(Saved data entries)
------------------------------------------------------------------------
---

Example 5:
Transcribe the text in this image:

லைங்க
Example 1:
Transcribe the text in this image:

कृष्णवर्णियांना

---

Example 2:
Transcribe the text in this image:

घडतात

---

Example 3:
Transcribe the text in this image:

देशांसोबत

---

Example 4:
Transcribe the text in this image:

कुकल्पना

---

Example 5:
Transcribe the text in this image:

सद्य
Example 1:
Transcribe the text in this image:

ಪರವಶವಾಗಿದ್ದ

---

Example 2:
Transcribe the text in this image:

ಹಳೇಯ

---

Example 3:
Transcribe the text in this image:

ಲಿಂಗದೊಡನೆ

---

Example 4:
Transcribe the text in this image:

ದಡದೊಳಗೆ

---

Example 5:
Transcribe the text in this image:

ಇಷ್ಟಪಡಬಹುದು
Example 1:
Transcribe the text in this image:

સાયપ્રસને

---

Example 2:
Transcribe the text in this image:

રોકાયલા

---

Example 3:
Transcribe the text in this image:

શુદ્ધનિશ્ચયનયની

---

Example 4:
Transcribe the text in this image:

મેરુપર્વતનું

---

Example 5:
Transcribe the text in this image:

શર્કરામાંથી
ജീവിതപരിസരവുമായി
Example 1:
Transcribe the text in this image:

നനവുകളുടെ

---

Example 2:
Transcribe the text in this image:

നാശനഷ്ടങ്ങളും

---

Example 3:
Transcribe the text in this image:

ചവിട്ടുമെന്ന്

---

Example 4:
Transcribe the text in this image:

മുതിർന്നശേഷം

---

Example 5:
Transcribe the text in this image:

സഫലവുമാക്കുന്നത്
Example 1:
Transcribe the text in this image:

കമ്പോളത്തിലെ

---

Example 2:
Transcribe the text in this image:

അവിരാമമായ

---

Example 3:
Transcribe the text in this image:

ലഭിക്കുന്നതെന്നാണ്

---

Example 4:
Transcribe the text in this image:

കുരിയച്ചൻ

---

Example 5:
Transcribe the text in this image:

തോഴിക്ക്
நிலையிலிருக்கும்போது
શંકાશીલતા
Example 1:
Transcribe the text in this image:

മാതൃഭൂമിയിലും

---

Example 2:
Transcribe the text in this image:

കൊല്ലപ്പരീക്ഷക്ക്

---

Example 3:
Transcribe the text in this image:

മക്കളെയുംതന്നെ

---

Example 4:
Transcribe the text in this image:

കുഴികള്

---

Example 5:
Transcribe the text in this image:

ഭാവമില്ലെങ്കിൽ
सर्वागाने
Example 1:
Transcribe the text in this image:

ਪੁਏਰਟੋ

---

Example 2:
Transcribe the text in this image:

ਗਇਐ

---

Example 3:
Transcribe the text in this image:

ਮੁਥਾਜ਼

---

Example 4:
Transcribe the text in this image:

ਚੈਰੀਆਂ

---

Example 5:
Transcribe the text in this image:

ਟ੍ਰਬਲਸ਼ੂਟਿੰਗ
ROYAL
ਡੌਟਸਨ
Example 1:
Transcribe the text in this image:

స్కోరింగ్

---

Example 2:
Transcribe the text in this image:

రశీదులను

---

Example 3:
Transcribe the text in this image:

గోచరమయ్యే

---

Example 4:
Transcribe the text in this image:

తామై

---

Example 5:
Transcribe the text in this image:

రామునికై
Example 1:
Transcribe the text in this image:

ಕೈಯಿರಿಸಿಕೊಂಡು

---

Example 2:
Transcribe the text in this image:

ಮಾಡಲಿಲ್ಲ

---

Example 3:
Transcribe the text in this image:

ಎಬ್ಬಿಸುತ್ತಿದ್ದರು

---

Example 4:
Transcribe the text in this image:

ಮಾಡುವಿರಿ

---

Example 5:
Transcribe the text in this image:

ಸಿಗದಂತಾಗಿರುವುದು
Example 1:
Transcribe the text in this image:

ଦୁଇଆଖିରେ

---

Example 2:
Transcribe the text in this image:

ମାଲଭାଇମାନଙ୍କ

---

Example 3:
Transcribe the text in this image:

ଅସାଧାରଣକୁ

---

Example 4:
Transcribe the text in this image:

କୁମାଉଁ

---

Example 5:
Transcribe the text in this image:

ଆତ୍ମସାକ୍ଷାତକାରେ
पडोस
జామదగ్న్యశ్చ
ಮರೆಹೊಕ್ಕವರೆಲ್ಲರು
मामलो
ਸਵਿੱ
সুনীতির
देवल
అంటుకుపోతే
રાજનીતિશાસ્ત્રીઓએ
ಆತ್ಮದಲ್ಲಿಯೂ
------------------------------------------------------------------------
Exercise description:
Write out the entries above word for word.

Solved exercise:
---

Example 5:
Transcribe the text in this image:

லைங்க
Example 1:
Transcribe the text in this image:

कृष्णवर्णियांना

---

Example 2:
Transcribe the text in this image:

घडतात

---

Example 3:
Transcribe the text in this image:

देशांसोबत

---

Example 4:
Transcribe the text in this image:

कुकल्पना

---

Example 5:
Transcribe the text in this image:

सद्य
Example 1:
Transcribe the text in this image:

ಪರವಶವಾಗಿದ್ದ

---

Example 2:
Transcribe the text in this image:

ಹಳೇಯ

---

Example 3:
Transcribe the text in this image:

ಲಿಂಗದೊಡನೆ

---

Example 4:
Transcribe the text in this image:

ದಡದೊಳಗೆ

---

Example 5:
Transcribe the text in this image:

ಇಷ್ಟಪಡಬಹುದು
Example 1:
Transcribe the text in this image:

સાયપ્રસને

---

Example 2:
Transcribe the text in this image:

રોકાયલા

---

Example 3:
Transcribe the text in this image:

શુદ્ધનિશ્ચયનયની

---

Example 4:
Transcribe the text in this image:

મેરુપર્વતનું

---

Example 5:
Transcribe the text in this image:

શર્કરામાંથી
ജീവിതപരിസരവുമായി
Example 1:
Transcribe the text in this image:

നനവുകളുടെ

---

Example 2:
Transcribe the text in this image:

നാശനഷ്ടങ്ങളും

---

Example 3:
Transcribe the text in this image:

ചവിട്ടുമെന്ന്

---

Example 4:
Transcribe the text in this image:

മുതിർന്നശേഷം

---

Example 5:
Transcribe the text in this image:

സഫലവുമാക്കുന്നത്
Example 1:
Transcribe the text in this image:

കമ്പോളത്തിലെ

---

Example 2:
Transcribe the text in this image:

അവിരാമമായ

---

Example 3:
Transcribe the text in this image:

ലഭിക്കുന്നതെന്നാണ്

---

Example 4:
Transcribe the text in this image:

കുരിയച്ചൻ

---

Example 5:
Transcribe the text in this image:

തോഴിക്ക്
நிலையிலிருக்கும்போது
શંકાશીલતા
Example 1:
Transcribe the text in this image:

മാതൃഭൂമിയിലും

---

Example 2:
Transcribe the text in this image:

കൊല്ലപ്പരീക്ഷക്ക്

---

Example 3:
Transcribe the text in this image:

മക്കളെയുംതന്നെ

---

Example 4:
Transcribe the text in this image:

കുഴികള്

---

Example 5:
Transcribe the text in this image:

ഭാവമില്ലെങ്കിൽ
सर्वागाने
Example 1:
Transcribe the text in this image:

ਪੁਏਰਟੋ

---

Example 2:
Transcribe the text in this image:

ਗਇਐ

---

Example 3:
Transcribe the text in this image:

ਮੁਥਾਜ਼

---

Example 4:
Transcribe the text in this image:

ਚੈਰੀਆਂ

---

Example 5:
Transcribe the text in this image:

ਟ੍ਰਬਲਸ਼ੂਟਿੰਗ
ROYAL
ਡੌਟਸਨ
Example 1:
Transcribe the text in this image:

స్కోరింగ్

---

Example 2:
Transcribe the text in this image:

రశీదులను

---

Example 3:
Transcribe the text in this image:

గోచరమయ్యే

---

Example 4:
Transcribe the text in this image:

తామై

---

Example 5:
Transcribe the text in this image:

రామునికై
Example 1:
Transcribe the text in this image:

ಕೈಯಿರಿಸಿಕೊಂಡು

---

Example 2:
Transcribe the text in this image:

ಮಾಡಲಿಲ್ಲ

---

Example 3:
Transcribe the text in this image:

ಎಬ್ಬಿಸುತ್ತಿದ್ದರು

---

Example 4:
Transcribe the text in this image:

ಮಾಡುವಿರಿ

---

Example 5:
Transcribe the text in this image:

ಸಿಗದಂತಾಗಿರುವುದು
Example 1:
Transcribe the text in this image:

ଦୁଇଆଖିରେ

---

Example 2:
Transcribe the text in this image:

ମାଲଭାଇମାନଙ୍କ

---

Example 3:
Transcribe the text in this image:

ଅସାଧାରଣକୁ

---

Example 4:
Transcribe the text in this image:

କୁମାଉଁ

---

Example 5:
Transcribe the text in this image:

ଆତ୍ମସାକ୍ଷାତକାରେ
पडोस
జామదగ్న్యశ్చ
ಮರೆಹೊಕ್ಕವರೆಲ್ಲರು
मामलो
ਸਵਿੱ
সুনীতির
देवल
అంటుకుపోతే
રાજનીતિશાસ્ત્રીઓએ
ಆತ್ಮದಲ್ಲಿಯೂ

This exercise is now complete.